START Data for the task
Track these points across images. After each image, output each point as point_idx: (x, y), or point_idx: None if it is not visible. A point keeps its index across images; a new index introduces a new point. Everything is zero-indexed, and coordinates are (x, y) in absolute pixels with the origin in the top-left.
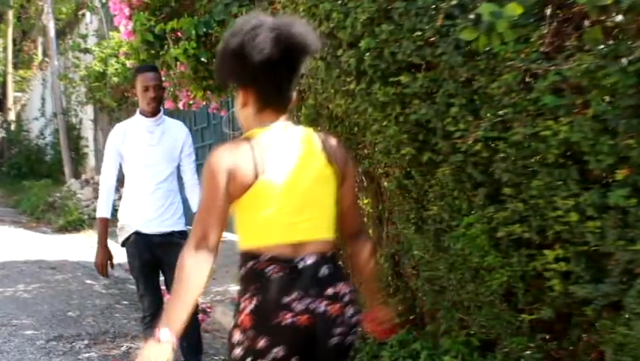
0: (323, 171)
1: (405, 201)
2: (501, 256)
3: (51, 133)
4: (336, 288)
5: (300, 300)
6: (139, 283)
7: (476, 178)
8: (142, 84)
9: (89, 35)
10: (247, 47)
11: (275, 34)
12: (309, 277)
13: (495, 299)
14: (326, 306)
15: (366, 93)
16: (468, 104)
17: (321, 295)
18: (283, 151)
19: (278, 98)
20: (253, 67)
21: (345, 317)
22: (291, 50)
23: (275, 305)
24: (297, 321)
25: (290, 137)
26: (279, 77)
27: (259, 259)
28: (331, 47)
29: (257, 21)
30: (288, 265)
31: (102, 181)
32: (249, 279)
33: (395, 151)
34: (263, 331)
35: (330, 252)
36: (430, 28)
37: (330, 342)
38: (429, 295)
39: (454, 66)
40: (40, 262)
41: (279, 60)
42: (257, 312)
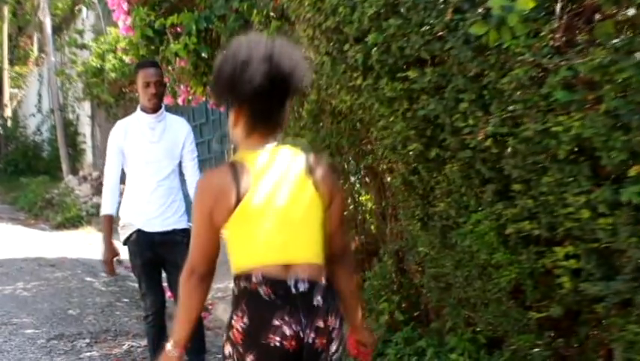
0: (309, 194)
1: (410, 197)
2: (509, 253)
3: (48, 129)
4: (327, 321)
5: (290, 325)
6: (141, 282)
7: (485, 174)
8: (143, 80)
9: (86, 31)
10: (238, 77)
11: (265, 67)
12: (302, 305)
13: (502, 296)
14: (314, 338)
15: (372, 89)
16: (477, 99)
17: (311, 326)
18: (269, 175)
19: (266, 123)
20: (243, 94)
21: (328, 352)
22: (280, 81)
23: (265, 325)
24: (286, 345)
25: (277, 160)
26: (268, 106)
27: (251, 280)
28: (337, 42)
29: (249, 51)
30: (280, 286)
31: (106, 179)
32: (241, 297)
33: (401, 147)
34: (252, 348)
35: (324, 280)
36: (438, 22)
37: None
38: (434, 292)
39: (464, 61)
40: (39, 259)
41: (268, 91)
42: (247, 330)
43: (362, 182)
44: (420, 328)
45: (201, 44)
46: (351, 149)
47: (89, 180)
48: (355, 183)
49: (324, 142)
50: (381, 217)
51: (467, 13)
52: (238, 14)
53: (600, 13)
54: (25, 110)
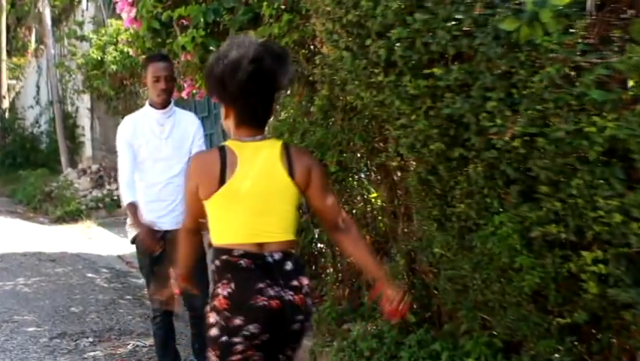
0: (282, 182)
1: (427, 197)
2: (533, 256)
3: (46, 122)
4: (299, 281)
5: (271, 287)
6: (149, 282)
7: (510, 175)
8: (153, 74)
9: (86, 23)
10: (227, 77)
11: (251, 68)
12: (277, 270)
13: (522, 300)
14: (291, 295)
15: (394, 86)
16: (506, 98)
17: (288, 286)
18: (251, 163)
19: (253, 119)
20: (232, 93)
21: (305, 306)
22: (266, 82)
23: (249, 289)
24: (269, 304)
25: (260, 151)
26: (254, 104)
27: (232, 253)
28: (358, 36)
29: (237, 53)
30: (258, 257)
31: (121, 174)
32: (223, 269)
33: (420, 146)
34: (239, 311)
35: (293, 250)
36: (466, 17)
37: (293, 327)
38: (450, 295)
39: (492, 58)
40: (39, 254)
41: (254, 90)
42: (232, 296)
43: (373, 180)
44: (432, 330)
45: (209, 37)
46: (363, 146)
47: (88, 174)
48: (363, 180)
49: (335, 138)
50: (392, 216)
51: (497, 8)
52: (248, 7)
53: (635, 9)
54: (24, 102)
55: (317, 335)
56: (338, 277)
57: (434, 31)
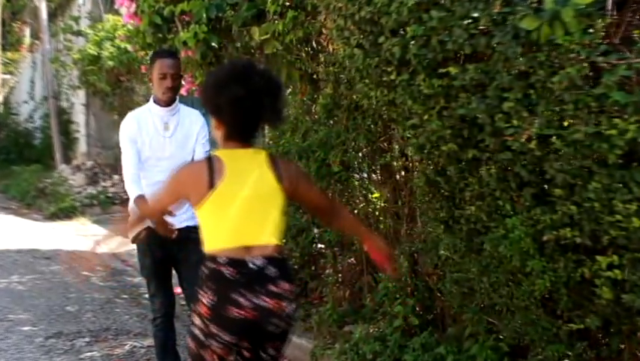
0: (271, 188)
1: (435, 198)
2: (545, 260)
3: (41, 117)
4: (279, 286)
5: (248, 298)
6: (150, 283)
7: (523, 178)
8: (159, 71)
9: (82, 18)
10: (218, 97)
11: (240, 91)
12: (258, 277)
13: (531, 304)
14: (268, 301)
15: (407, 85)
16: (523, 98)
17: (266, 292)
18: (237, 169)
19: (241, 135)
20: (223, 109)
21: (282, 312)
22: (253, 103)
23: (227, 300)
24: (244, 316)
25: (245, 158)
26: (242, 121)
27: (217, 261)
28: (371, 34)
29: (229, 75)
30: (241, 265)
31: (125, 171)
32: (209, 277)
33: (430, 147)
34: (216, 321)
35: (279, 255)
36: (484, 15)
37: (268, 329)
38: (456, 298)
39: (510, 57)
40: (33, 251)
41: (241, 110)
42: (213, 306)
43: (376, 180)
44: (436, 333)
45: (211, 33)
46: (367, 146)
47: (82, 170)
48: (366, 180)
49: (338, 138)
50: (395, 217)
51: (517, 6)
52: (251, 3)
53: None
54: (18, 97)
55: (318, 336)
56: (338, 278)
57: (450, 29)
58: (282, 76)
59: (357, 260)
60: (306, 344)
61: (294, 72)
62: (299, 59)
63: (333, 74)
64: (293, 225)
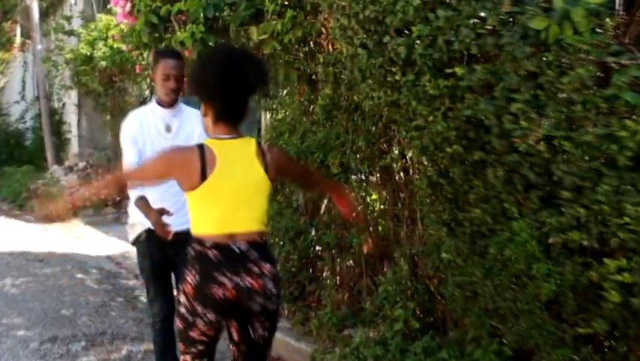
0: (258, 176)
1: (437, 201)
2: (551, 263)
3: (32, 118)
4: (260, 267)
5: (231, 278)
6: (149, 287)
7: (530, 180)
8: (162, 72)
9: (74, 17)
10: (208, 76)
11: (230, 70)
12: (241, 259)
13: (536, 308)
14: (250, 281)
15: (412, 85)
16: (531, 99)
17: (248, 272)
18: (228, 160)
19: (229, 116)
20: (211, 91)
21: (265, 290)
22: (242, 84)
23: (211, 280)
24: (225, 294)
25: (235, 148)
26: (229, 105)
27: (203, 244)
28: (375, 33)
29: (216, 60)
30: (226, 249)
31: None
32: (194, 258)
33: (434, 148)
34: (200, 300)
35: (261, 239)
36: (492, 14)
37: (253, 308)
38: (459, 301)
39: (519, 58)
40: (26, 253)
41: (228, 94)
42: (197, 285)
43: (375, 182)
44: (437, 337)
45: (209, 33)
46: (367, 147)
47: (75, 171)
48: (364, 182)
49: (337, 139)
50: (395, 219)
51: (525, 5)
52: (249, 2)
53: None
54: (8, 98)
55: (317, 340)
56: (336, 281)
57: (457, 28)
58: (280, 76)
59: (356, 263)
60: (305, 348)
61: (292, 72)
62: (297, 59)
63: (332, 74)
64: (291, 227)
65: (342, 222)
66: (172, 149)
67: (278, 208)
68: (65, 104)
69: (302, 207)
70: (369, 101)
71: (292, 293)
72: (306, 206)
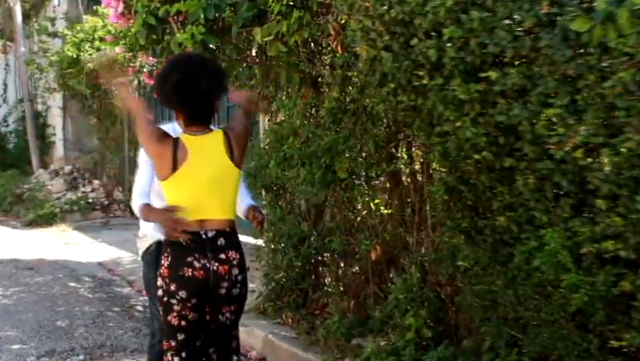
0: (227, 168)
1: (455, 208)
2: (582, 273)
3: (15, 120)
4: (228, 254)
5: (199, 260)
6: (153, 300)
7: (562, 188)
8: None
9: (58, 19)
10: (168, 92)
11: (189, 80)
12: (209, 245)
13: (560, 318)
14: (217, 266)
15: (440, 89)
16: (569, 105)
17: (215, 258)
18: (198, 153)
19: (197, 119)
20: (175, 104)
21: (230, 275)
22: (203, 90)
23: (182, 263)
24: (196, 274)
25: (206, 142)
26: (194, 109)
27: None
28: (402, 35)
29: (178, 68)
30: (195, 235)
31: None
32: (167, 244)
33: (456, 154)
34: (173, 279)
35: (229, 228)
36: (530, 16)
37: (220, 292)
38: (477, 310)
39: (557, 61)
40: (15, 261)
41: (193, 100)
42: (170, 267)
43: (383, 187)
44: (451, 346)
45: (209, 35)
46: (375, 152)
47: (61, 175)
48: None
49: (345, 143)
50: (403, 225)
51: (566, 6)
52: (252, 3)
53: None
54: None
55: (325, 350)
56: (340, 288)
57: (492, 30)
58: (282, 79)
59: (362, 269)
60: (313, 359)
61: (294, 75)
62: (302, 61)
63: (340, 76)
64: (294, 233)
65: (348, 227)
66: (152, 134)
67: (280, 214)
68: (49, 107)
69: (304, 212)
70: (382, 105)
71: (296, 301)
72: (308, 211)
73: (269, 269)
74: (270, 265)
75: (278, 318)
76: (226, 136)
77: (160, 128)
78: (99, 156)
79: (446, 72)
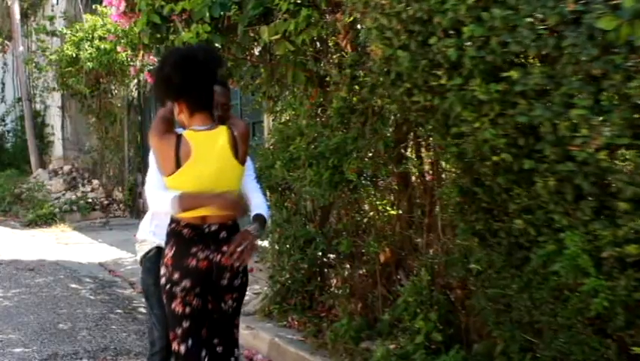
0: (230, 164)
1: (469, 210)
2: (603, 278)
3: (13, 120)
4: (229, 247)
5: (203, 251)
6: (152, 308)
7: (583, 190)
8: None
9: (57, 17)
10: (170, 78)
11: (188, 63)
12: (211, 238)
13: (577, 323)
14: (220, 258)
15: (458, 89)
16: (593, 105)
17: (218, 250)
18: (202, 150)
19: (202, 105)
20: (178, 89)
21: (232, 266)
22: (203, 72)
23: (186, 253)
24: (199, 265)
25: (210, 139)
26: (198, 92)
27: (179, 223)
28: (419, 34)
29: (175, 56)
30: (197, 229)
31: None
32: (171, 236)
33: (473, 156)
34: (177, 269)
35: (230, 221)
36: (554, 13)
37: (222, 282)
38: (490, 314)
39: (585, 60)
40: (15, 262)
41: (193, 87)
42: (174, 257)
43: (389, 187)
44: (462, 350)
45: (215, 33)
46: (385, 153)
47: (60, 175)
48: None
49: (353, 143)
50: (412, 226)
51: (592, 4)
52: (258, 1)
53: None
54: None
55: (333, 354)
56: (347, 290)
57: (514, 29)
58: (288, 78)
59: (369, 272)
60: None
61: (300, 74)
62: (309, 60)
63: (349, 76)
64: (300, 235)
65: (355, 229)
66: (156, 128)
67: (286, 215)
68: (48, 107)
69: (310, 213)
70: (394, 105)
71: (303, 303)
72: (314, 213)
73: (274, 271)
74: (275, 266)
75: (284, 321)
76: (231, 133)
77: (165, 123)
78: (98, 155)
79: (465, 72)
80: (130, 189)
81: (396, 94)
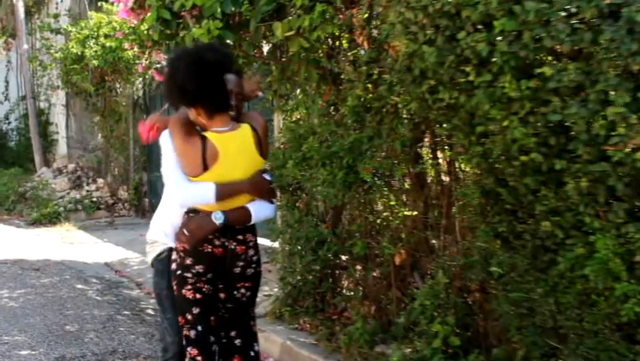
0: (256, 161)
1: (492, 211)
2: (635, 282)
3: (17, 118)
4: (245, 236)
5: (219, 238)
6: (165, 313)
7: (617, 192)
8: None
9: (61, 15)
10: (183, 83)
11: (201, 65)
12: (228, 227)
13: (605, 328)
14: (235, 246)
15: (487, 86)
16: (632, 102)
17: (234, 238)
18: (229, 153)
19: (220, 106)
20: (193, 93)
21: (246, 255)
22: (215, 72)
23: (202, 240)
24: (214, 251)
25: (235, 140)
26: (214, 93)
27: (197, 213)
28: (447, 28)
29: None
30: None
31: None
32: (189, 221)
33: (498, 156)
34: (191, 254)
35: None
36: (591, 7)
37: (235, 270)
38: (512, 318)
39: (623, 55)
40: (20, 261)
41: (209, 83)
42: (190, 243)
43: (408, 188)
44: (481, 355)
45: (226, 29)
46: (402, 152)
47: (64, 173)
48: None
49: (369, 142)
50: (429, 228)
51: None
52: None
53: None
54: None
55: (348, 358)
56: (360, 293)
57: (547, 23)
58: (300, 76)
59: (383, 274)
60: None
61: (313, 71)
62: (322, 57)
63: (365, 73)
64: (312, 236)
65: (368, 230)
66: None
67: (298, 216)
68: (52, 105)
69: (322, 214)
70: (415, 104)
71: (315, 306)
72: (326, 213)
73: (285, 272)
74: (286, 268)
75: (295, 323)
76: (254, 131)
77: (187, 125)
78: (103, 154)
79: (495, 68)
80: (135, 188)
81: (418, 91)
END Data for the task
Work instruction: Print out the entries above word for word from the first line to the line containing "15: (366, 93)", both included, omitting the pictures.

Result for this exercise:
Track these points across images. After each image, output each point as point_idx: (x, y), or point_idx: None if it is not visible. A point keeps its index across images; a new index introduces a new point. Everything is zero-indexed, and coordinates are (x, y) in absolute pixels with the origin in the top-left.
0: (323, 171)
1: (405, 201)
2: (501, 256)
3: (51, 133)
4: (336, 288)
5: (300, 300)
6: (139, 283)
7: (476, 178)
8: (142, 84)
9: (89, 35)
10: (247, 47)
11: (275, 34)
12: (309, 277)
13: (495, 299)
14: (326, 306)
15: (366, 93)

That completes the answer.